[Recorded data]
---*---

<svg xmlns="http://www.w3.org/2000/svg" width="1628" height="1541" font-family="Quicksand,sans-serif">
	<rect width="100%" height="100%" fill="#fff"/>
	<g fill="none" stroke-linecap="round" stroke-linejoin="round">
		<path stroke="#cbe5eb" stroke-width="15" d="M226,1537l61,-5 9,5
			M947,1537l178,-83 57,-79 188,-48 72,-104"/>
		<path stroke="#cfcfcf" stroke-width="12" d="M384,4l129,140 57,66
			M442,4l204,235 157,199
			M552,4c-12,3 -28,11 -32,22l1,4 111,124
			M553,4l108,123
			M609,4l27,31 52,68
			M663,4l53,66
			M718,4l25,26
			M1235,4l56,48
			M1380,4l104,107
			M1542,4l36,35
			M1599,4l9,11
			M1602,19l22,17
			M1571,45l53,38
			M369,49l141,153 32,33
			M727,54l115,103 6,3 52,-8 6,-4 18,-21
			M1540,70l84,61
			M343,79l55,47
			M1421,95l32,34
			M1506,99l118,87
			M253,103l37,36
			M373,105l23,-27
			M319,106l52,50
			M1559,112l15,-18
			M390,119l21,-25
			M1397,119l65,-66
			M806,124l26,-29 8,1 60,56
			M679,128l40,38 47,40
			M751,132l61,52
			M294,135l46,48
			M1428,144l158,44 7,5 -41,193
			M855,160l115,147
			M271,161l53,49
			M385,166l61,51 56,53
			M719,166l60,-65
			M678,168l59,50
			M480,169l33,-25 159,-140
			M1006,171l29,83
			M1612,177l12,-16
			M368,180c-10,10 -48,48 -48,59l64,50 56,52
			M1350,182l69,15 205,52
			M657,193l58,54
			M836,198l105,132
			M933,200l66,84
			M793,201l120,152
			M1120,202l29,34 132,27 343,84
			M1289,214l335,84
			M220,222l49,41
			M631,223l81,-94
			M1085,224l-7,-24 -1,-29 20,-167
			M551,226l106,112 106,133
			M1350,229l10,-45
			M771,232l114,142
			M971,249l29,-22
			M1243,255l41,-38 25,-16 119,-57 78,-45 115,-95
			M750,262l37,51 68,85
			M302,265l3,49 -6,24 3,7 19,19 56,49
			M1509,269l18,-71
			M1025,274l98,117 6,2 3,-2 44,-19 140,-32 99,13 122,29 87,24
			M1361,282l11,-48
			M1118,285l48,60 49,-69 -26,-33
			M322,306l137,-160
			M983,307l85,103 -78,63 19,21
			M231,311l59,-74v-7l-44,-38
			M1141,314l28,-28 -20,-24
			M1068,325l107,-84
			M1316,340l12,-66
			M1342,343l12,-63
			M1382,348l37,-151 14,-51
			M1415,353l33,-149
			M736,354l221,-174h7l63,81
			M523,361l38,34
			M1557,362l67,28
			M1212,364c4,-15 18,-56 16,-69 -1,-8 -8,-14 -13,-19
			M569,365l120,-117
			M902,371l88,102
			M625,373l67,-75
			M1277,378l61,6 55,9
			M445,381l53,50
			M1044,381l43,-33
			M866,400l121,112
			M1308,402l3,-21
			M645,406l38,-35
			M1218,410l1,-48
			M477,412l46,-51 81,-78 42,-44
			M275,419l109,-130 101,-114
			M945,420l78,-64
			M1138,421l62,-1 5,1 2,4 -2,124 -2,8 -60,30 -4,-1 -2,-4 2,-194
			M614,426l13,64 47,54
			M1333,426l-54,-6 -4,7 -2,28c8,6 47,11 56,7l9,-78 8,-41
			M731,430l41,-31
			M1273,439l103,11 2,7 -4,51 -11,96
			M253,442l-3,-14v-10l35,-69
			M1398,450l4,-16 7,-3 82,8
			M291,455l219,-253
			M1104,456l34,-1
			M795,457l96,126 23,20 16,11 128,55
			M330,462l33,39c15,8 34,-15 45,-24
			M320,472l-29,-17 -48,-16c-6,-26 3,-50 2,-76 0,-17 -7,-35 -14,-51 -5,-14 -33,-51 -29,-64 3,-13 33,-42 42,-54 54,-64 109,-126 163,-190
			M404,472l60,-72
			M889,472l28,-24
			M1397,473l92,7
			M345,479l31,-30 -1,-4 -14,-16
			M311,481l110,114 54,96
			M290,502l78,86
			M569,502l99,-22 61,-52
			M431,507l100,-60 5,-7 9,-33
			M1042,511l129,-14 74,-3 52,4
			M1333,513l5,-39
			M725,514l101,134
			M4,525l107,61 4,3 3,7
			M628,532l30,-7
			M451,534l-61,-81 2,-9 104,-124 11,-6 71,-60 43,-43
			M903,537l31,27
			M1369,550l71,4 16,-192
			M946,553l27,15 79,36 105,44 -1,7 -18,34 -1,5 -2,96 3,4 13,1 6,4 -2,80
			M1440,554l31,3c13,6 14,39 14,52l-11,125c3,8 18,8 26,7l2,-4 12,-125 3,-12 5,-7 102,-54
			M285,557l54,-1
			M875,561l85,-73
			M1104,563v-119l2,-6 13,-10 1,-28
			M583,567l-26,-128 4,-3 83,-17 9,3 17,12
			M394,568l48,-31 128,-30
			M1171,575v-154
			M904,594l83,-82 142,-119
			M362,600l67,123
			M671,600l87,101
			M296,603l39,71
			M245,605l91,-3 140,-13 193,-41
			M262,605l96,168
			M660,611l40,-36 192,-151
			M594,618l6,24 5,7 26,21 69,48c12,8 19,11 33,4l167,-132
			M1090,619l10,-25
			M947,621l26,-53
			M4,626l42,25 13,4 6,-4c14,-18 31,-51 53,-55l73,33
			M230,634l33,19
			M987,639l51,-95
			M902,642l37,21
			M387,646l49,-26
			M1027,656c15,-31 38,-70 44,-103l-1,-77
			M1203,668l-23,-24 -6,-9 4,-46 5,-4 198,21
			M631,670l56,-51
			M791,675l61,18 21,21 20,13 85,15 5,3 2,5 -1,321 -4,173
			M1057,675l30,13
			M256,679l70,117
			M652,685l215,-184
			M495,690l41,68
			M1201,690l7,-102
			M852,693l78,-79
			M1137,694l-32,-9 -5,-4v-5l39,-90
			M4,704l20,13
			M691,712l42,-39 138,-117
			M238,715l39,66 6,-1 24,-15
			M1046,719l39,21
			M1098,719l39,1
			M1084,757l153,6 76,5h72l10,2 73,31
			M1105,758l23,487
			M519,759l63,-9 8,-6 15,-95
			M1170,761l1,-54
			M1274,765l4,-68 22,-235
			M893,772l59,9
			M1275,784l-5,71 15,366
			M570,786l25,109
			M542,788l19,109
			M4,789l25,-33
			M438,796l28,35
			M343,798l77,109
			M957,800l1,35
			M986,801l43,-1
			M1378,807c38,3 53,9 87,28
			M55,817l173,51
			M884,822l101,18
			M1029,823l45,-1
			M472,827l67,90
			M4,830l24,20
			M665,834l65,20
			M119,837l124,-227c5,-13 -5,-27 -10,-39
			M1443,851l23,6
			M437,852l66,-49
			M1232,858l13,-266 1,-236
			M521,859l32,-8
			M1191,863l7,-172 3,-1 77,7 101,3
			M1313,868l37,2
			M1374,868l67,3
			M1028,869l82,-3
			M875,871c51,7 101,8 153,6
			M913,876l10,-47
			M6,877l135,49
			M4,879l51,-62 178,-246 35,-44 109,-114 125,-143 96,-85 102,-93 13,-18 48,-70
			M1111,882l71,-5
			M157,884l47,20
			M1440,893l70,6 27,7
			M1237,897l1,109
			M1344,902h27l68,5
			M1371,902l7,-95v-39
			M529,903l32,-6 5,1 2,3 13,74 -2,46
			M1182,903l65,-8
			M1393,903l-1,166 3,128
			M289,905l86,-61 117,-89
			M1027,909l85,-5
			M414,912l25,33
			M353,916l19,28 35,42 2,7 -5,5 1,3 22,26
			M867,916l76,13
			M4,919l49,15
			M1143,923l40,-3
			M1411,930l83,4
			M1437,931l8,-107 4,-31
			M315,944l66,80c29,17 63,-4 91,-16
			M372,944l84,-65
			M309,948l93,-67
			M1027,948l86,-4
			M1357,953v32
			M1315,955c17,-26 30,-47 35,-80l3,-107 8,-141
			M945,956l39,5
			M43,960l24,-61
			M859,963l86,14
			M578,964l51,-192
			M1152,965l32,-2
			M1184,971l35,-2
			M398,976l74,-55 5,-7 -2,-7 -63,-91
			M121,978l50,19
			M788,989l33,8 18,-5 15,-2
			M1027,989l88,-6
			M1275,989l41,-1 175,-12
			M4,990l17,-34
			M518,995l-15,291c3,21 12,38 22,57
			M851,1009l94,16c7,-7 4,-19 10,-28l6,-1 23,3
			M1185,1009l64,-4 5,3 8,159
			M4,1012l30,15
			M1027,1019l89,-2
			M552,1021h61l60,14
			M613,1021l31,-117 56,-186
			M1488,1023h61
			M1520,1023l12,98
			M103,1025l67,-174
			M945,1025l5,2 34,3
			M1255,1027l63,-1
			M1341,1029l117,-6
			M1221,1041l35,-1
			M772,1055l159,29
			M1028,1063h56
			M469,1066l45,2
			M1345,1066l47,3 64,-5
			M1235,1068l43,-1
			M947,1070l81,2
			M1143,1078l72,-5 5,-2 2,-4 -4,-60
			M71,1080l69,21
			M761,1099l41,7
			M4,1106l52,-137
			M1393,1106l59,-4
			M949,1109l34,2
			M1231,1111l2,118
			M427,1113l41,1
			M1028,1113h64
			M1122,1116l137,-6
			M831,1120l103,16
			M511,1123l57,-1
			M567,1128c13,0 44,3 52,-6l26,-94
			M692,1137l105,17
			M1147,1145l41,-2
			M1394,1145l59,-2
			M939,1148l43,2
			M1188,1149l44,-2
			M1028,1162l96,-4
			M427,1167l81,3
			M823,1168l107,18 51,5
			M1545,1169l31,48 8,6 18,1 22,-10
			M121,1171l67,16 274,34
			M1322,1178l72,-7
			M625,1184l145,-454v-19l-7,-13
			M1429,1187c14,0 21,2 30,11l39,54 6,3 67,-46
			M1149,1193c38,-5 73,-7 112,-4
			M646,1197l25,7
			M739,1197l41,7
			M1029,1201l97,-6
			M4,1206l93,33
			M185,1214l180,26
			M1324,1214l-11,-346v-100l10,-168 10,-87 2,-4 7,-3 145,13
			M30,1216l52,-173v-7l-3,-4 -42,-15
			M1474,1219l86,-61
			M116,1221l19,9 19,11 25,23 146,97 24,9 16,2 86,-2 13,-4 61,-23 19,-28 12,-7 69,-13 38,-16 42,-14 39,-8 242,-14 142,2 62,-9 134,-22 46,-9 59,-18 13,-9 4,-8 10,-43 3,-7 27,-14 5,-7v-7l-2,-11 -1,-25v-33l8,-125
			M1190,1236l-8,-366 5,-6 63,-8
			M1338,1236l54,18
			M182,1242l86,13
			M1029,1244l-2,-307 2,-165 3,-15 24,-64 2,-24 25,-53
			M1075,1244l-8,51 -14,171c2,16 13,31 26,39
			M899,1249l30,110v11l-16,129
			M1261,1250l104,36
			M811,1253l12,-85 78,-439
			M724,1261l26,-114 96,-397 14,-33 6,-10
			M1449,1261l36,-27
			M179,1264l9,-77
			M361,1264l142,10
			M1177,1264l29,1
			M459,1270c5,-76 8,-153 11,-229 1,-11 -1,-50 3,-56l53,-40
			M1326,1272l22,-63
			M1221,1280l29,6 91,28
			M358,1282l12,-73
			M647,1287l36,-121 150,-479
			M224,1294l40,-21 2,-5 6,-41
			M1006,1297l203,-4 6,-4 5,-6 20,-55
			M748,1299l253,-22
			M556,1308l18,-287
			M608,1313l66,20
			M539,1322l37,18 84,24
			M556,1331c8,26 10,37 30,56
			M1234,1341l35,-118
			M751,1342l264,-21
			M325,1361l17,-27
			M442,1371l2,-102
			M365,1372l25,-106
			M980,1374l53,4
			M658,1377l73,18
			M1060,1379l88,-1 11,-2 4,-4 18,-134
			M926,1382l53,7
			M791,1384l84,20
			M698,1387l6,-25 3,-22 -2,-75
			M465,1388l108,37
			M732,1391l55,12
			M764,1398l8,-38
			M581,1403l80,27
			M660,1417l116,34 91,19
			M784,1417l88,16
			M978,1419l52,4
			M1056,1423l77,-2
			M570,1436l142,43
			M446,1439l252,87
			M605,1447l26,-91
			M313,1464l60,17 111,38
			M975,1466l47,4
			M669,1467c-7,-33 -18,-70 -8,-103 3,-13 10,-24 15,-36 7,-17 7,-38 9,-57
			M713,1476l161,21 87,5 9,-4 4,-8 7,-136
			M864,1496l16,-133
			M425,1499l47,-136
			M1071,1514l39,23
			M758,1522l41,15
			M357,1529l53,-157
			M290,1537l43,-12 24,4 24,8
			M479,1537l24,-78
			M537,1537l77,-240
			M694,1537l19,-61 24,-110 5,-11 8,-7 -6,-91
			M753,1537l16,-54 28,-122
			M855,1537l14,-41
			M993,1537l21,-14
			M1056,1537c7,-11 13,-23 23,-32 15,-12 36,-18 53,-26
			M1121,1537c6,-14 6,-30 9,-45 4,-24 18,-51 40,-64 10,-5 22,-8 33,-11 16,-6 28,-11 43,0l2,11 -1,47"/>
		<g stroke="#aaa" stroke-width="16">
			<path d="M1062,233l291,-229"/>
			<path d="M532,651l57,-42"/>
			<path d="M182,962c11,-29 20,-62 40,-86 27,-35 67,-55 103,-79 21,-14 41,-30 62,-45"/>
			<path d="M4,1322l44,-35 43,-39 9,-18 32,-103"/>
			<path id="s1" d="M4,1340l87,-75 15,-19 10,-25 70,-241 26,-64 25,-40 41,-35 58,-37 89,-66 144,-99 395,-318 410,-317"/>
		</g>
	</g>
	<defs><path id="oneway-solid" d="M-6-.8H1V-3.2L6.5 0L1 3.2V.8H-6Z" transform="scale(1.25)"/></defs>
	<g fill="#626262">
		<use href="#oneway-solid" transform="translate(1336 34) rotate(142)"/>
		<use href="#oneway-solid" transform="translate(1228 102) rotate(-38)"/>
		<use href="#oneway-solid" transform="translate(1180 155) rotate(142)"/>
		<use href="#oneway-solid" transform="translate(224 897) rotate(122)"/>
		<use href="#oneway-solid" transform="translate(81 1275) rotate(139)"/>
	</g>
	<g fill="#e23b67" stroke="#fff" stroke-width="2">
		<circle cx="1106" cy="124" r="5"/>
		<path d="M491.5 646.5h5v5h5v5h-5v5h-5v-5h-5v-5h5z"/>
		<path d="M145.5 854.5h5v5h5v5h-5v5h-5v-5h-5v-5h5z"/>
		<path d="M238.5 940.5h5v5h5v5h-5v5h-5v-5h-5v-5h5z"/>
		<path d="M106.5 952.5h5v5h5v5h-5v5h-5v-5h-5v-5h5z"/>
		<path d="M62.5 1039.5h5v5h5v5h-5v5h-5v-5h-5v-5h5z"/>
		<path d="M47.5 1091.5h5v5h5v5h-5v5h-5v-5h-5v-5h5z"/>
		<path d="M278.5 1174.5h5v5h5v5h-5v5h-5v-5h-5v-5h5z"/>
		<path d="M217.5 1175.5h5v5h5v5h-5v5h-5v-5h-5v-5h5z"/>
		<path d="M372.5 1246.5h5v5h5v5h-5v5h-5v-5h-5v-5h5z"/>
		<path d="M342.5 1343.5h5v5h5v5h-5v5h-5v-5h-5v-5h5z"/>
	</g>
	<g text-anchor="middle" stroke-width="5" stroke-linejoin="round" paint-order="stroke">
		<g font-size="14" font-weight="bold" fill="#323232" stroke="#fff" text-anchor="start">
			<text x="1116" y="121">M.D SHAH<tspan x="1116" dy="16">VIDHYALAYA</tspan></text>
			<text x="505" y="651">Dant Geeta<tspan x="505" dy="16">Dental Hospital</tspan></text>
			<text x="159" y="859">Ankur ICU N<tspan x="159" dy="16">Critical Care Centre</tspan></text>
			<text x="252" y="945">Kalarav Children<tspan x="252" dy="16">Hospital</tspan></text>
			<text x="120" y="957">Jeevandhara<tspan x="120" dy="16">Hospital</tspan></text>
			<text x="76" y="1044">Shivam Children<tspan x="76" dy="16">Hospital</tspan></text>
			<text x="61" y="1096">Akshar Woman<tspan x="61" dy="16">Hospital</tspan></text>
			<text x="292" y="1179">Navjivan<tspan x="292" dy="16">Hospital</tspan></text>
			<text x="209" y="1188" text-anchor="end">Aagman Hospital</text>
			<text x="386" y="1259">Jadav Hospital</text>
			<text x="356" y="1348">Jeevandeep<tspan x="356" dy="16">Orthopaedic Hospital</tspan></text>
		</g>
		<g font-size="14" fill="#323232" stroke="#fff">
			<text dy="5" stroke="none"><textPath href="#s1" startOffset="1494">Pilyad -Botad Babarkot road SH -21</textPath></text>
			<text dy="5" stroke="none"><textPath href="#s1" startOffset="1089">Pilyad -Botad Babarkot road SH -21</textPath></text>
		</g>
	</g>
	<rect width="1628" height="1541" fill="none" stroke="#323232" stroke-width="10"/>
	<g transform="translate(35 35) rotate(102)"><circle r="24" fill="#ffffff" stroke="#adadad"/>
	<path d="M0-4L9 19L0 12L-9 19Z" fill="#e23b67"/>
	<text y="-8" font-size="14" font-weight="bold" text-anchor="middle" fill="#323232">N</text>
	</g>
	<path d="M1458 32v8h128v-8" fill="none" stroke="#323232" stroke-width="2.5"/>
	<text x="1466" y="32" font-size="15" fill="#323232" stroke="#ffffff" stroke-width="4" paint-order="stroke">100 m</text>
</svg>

---*---

> TASK OBJECTIVE:
Your answer should be the lines above from the one containing "M71,1080l69,21" through the one containing "M427,1167l81,3", copied exactly and with both ends kept.

> OUTPUT:
			M71,1080l69,21
			M761,1099l41,7
			M4,1106l52,-137
			M1393,1106l59,-4
			M949,1109l34,2
			M1231,1111l2,118
			M427,1113l41,1
			M1028,1113h64
			M1122,1116l137,-6
			M831,1120l103,16
			M511,1123l57,-1
			M567,1128c13,0 44,3 52,-6l26,-94
			M692,1137l105,17
			M1147,1145l41,-2
			M1394,1145l59,-2
			M939,1148l43,2
			M1188,1149l44,-2
			M1028,1162l96,-4
			M427,1167l81,3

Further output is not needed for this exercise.